ATO assures small employers transition to STP will be flexible
The ATO is assuring small businesses that its approach to extending single touch payroll will be flexible, reasonable and pragmatic.
Earlier this week, Parliament passed legislation to extend single touch payroll (STP) reporting to include all small employers (those with fewer than 20 employees) from 1 July 2019. STP is pay day reporting by employers to the ATO as it happens, this reporting having started on 1 July 2018 for large employers (20 or more employees).
Following the Parliament’s approval, commissioner Chris Jordan said that the ATO understands there will be circumstances where more time is needed to implement STP or lodge reports.
“We will offer micro employers (one to four employees) help to transition to STP and a number of alternative options – such as allowing those who rely on a registered tax or BAS agent to report quarterly for the first two years, rather than each time payroll is run,” Mr Jordan said in a statement.
He noted that small employers can start reporting any time from the 1 July start date to 30 September 2019.
“We will grant deferrals to any small employer who requests additional time to start STP reporting,” Mr Jordan explained.
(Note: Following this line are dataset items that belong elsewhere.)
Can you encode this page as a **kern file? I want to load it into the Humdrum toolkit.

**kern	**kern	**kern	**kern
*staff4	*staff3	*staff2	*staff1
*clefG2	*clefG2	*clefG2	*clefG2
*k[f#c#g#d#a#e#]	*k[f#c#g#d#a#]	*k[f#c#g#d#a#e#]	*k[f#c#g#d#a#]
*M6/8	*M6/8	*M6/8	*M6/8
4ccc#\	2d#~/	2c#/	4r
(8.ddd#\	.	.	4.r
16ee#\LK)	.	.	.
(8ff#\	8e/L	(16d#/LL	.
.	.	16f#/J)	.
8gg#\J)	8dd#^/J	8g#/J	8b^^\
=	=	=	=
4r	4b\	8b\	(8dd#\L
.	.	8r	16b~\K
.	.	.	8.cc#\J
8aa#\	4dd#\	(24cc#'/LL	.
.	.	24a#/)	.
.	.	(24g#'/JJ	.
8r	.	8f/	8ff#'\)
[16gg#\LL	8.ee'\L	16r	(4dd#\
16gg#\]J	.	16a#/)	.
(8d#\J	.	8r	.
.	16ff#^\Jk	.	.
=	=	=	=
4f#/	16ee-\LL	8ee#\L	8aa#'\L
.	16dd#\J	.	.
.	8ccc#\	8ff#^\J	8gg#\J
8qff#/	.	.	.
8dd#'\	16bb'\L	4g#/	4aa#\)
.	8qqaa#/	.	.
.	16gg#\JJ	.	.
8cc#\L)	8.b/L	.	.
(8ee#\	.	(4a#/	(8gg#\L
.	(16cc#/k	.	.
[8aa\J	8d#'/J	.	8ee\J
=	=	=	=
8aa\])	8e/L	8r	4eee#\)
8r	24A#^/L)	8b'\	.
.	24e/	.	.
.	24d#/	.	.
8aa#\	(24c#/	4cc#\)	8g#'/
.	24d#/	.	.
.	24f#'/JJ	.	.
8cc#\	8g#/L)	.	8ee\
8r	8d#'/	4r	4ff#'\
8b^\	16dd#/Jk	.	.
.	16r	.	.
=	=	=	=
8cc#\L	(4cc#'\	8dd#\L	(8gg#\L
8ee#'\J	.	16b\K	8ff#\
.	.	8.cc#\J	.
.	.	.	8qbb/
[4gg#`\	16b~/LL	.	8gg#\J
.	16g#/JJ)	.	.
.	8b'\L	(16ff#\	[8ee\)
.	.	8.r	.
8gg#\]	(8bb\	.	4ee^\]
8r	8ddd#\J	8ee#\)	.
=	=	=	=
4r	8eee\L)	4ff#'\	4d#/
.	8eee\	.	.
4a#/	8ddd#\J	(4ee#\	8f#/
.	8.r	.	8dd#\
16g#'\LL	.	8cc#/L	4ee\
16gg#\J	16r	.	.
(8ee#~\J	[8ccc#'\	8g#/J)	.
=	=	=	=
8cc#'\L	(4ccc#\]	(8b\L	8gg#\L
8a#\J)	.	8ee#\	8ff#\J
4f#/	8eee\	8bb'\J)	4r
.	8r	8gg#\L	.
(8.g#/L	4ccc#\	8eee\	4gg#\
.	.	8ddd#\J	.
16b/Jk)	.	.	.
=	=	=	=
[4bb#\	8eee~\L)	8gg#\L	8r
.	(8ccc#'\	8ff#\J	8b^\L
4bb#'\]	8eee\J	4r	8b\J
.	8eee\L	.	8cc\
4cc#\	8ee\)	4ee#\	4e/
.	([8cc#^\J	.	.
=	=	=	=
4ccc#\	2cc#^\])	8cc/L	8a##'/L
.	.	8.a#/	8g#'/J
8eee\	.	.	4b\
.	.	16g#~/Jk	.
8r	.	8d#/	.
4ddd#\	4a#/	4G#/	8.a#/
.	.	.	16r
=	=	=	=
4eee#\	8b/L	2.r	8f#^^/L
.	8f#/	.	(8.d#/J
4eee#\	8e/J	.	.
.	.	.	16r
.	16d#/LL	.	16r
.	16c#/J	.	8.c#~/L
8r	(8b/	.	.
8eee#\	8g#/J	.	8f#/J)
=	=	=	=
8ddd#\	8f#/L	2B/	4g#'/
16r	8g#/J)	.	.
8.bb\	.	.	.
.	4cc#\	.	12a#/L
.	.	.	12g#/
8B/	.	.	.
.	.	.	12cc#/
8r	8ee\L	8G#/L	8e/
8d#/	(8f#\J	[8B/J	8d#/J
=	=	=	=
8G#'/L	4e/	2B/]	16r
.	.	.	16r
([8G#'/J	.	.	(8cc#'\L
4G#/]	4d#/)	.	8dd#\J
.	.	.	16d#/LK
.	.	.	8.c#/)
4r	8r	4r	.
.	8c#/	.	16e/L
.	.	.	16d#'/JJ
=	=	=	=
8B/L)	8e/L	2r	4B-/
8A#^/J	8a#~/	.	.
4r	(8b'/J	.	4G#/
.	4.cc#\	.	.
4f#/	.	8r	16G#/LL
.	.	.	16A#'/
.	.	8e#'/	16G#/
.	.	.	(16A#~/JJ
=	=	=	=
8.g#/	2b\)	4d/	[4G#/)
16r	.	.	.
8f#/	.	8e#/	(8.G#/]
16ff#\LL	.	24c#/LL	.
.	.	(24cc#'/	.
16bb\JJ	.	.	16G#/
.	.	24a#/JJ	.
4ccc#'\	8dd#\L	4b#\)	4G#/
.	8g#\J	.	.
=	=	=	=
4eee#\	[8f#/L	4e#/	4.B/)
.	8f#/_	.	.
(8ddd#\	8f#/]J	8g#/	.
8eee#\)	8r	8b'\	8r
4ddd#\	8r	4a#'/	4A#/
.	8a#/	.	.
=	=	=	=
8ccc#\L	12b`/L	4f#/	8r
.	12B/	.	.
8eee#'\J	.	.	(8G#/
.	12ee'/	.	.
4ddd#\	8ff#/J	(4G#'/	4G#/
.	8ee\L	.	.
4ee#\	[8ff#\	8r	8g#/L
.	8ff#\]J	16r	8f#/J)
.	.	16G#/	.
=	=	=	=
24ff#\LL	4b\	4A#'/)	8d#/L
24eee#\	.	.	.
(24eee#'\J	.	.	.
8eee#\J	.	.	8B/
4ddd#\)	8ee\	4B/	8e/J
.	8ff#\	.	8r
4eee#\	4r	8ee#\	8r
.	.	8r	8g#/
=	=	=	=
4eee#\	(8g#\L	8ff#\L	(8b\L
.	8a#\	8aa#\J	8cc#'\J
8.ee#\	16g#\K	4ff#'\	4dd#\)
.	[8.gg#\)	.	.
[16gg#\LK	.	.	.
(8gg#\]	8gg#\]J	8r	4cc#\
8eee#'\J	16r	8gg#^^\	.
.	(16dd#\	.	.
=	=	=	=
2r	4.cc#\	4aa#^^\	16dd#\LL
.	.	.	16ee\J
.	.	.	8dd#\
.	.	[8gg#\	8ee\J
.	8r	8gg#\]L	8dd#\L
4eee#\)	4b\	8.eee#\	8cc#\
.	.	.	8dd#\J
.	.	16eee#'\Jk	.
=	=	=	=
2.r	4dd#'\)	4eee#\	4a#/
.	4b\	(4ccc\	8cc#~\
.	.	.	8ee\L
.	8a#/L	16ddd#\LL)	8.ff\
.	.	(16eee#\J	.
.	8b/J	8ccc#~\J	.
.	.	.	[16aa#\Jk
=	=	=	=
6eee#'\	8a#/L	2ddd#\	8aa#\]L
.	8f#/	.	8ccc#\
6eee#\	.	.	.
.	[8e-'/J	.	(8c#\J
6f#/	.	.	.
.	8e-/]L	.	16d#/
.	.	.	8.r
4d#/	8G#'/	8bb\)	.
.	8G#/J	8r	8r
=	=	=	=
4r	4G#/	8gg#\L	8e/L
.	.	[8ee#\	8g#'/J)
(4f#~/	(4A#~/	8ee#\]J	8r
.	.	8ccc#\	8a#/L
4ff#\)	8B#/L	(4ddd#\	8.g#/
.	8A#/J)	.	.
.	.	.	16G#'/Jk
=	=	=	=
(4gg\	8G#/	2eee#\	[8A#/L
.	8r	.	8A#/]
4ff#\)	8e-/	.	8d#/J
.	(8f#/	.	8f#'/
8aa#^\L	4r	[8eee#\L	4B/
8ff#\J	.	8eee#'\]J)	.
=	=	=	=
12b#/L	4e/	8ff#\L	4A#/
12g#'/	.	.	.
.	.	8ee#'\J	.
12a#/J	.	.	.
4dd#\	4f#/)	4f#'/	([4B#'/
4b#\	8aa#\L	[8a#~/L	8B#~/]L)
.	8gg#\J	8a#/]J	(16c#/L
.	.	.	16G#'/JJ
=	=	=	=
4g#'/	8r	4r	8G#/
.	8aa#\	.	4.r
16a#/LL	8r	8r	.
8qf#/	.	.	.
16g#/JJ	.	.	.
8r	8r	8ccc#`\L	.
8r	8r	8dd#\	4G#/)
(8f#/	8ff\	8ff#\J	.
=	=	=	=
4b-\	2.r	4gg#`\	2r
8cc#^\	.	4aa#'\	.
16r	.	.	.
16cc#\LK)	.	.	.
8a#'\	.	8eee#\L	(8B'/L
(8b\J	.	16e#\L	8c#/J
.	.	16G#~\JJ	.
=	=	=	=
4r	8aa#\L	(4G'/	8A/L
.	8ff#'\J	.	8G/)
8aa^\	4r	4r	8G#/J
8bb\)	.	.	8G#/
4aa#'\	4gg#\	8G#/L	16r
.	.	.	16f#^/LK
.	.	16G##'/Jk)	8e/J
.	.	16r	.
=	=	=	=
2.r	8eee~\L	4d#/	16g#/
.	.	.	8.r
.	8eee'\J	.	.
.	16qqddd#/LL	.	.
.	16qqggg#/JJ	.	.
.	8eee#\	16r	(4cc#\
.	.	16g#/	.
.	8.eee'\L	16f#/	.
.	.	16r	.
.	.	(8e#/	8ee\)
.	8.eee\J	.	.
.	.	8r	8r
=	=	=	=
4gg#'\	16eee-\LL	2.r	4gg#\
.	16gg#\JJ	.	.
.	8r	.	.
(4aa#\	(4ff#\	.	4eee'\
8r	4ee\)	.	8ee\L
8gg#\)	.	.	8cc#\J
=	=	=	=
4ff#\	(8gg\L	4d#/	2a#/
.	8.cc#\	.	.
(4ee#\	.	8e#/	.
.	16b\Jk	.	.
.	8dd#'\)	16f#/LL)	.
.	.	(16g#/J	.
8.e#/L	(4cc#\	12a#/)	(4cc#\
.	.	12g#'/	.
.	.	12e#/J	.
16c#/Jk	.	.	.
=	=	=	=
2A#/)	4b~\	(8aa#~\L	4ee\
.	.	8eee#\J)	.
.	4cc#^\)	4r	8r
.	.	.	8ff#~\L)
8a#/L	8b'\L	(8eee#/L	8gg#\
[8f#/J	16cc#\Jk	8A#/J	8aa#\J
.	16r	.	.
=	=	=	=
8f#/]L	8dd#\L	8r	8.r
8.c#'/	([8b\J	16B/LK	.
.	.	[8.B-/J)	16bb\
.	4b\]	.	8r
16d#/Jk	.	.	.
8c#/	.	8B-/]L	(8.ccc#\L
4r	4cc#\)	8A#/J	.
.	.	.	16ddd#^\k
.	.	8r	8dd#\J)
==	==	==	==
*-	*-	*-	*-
No penalties for mistakes, missed or late reports will be implemented for the first year, he noted. Additionally, Mr Jordan said, the ATO will exempt employers that are experiencing hardship, or are located in areas with intermittent or no internet connection.
“Pleasingly, many small employers have already taken up STP reporting and they have provided positive feedback that STP makes payroll reporting easier,” Mr Jordan added.
By extending STP to all employers, the ATO is hoping to up transparency, provide a level playing field for small business and ensure all Australians get their full superannuation entitlements.